We officially became a “waiting” family last week. Today a social worker is reviewing us for consideration of the two children she works with. Who knows how long the process is for the child worker to determine we should move on to step 2 of meeting with her but we’ll see. Maybe we’ll make it past this stage on the first try, maybe not. Fingers crossed!
I can definitely see why so many people give up on being foster parents. The process is really frustrating just to get started. We’ve been dealing with our agency for 6 months now and we still aren’t technically foster parents. What we are is a pre-adoptive home. Our social worker wrote us a few days ago to say we have graduated from her services and our next agency contact person will be the matching coordinator.
Though we have been talking for 2 months about her getting us on the list for foster children, we are still being steered towards pre-adoptive only. Maybe this is a sign. Perhaps they think that we have more to offer a child/ren that need a forever home? I don’t know. I have been holding on to this frustration for months now and yesterday C and I finally talked it out. What do we want to do? Our options are (1) force them to start referring foster children to us or (2) bide our time until we are matched with kids and take it from there.
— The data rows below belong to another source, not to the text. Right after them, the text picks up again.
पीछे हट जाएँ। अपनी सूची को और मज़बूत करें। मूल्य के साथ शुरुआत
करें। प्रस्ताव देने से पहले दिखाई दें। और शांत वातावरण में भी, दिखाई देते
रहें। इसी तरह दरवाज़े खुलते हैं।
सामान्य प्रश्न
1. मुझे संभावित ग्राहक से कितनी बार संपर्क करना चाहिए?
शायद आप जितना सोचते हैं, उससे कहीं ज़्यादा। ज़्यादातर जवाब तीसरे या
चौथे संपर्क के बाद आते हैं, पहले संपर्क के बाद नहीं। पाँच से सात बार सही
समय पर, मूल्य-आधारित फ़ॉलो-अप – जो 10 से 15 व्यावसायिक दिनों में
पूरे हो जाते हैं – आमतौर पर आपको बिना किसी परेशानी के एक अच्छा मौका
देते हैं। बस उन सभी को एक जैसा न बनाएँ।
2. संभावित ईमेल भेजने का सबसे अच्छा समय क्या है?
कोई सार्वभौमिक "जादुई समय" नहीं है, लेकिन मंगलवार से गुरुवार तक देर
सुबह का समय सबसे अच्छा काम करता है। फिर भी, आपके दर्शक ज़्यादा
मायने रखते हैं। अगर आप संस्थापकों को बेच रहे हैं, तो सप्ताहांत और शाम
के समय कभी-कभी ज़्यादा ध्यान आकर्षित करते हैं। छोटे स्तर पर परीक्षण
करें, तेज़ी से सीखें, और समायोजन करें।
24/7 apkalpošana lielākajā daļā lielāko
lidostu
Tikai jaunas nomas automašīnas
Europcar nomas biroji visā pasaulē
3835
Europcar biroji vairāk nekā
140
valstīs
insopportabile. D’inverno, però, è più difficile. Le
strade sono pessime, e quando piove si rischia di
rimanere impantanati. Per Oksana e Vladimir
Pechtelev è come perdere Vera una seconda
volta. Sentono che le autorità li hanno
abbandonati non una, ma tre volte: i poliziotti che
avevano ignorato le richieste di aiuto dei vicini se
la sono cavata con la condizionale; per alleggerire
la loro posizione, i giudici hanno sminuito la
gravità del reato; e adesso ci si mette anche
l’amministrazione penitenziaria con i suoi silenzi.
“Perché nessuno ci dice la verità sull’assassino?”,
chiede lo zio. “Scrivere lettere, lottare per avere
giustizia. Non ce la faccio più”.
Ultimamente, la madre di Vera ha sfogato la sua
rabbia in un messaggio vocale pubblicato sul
Option 1 pros: we’d get more familiar with the foster care system, would get to use our parenting skills, offer a refuge for kids in crisis or need of caregivers
Option 1 cons: if we take in fosters and then get matched, we’d likely have to remove the fosters to make room, we might have several kids in and out which would disrupt our adult routines/jobs, we might really get fed up with the agency and quit altogether
Option 2 pros: we’ll have a better chance of being able to offer kids a forever home, less in and out of short term foster kids, less time with daily/weekly agency contact once kids are placed and eventually adopted
Option 2 cons: we could end up matching on paper but not in person and that would disrupt the kids, we might be waiting months or years to be matched, our kid rooms sit empty
Given all the pros and cons that we considered, we decided not to force the agency to place foster children with us for short term stays. If there is a child that needs care long term, we will take that one child. We would like to reserve our other rooms for children that we match with. We don’t want to disrupt a settled foster kid for our pre-adoptive kids. We also don’t want to deal with our employers being difficult about needed time off for various kids if they were coming and going frequently.
So, we wait. We will sit tight and wait for the matching coordinator to call and start the process of pairing us with available children who we might click with. Then we’ll wait some more, probably a long while, to get the call that there are children whose parental requirements match up with who we are. This is not the decision that we started this process with and I’m still sitting on it to be sure that I feel okay with it. I know that I have so much energy for parenting and would love to help children. The truth is that I can’t save them all and I need to take a different perspective on the situation. Waiting for pre-adoptive kids isn’t a bad thing.
I know there is a lot to be said for “foster to adopt” and I understand the intricate issues and delicate nature of the term and people’s feelings about families who build their family this way. I hope that folks won’t be too hard on us for waiting for the right child who doesn’t have parent options on the horizon. I think that any child could benefit from our open and loving home environment, not to mention our cute dogs. We aren’t going to take anyone’s children away from them and if we ended up with a failed match, we are okay with that. Time isn’t that important and though we aren’t getting younger, we aren’t worried about not having time with kids that are in our home.
This was a hard decision for me, harder than for C, I think. I’m going to try not to look into the kids rooms too often so that I don’t get that empty feeling of “why aren’t there kids here.”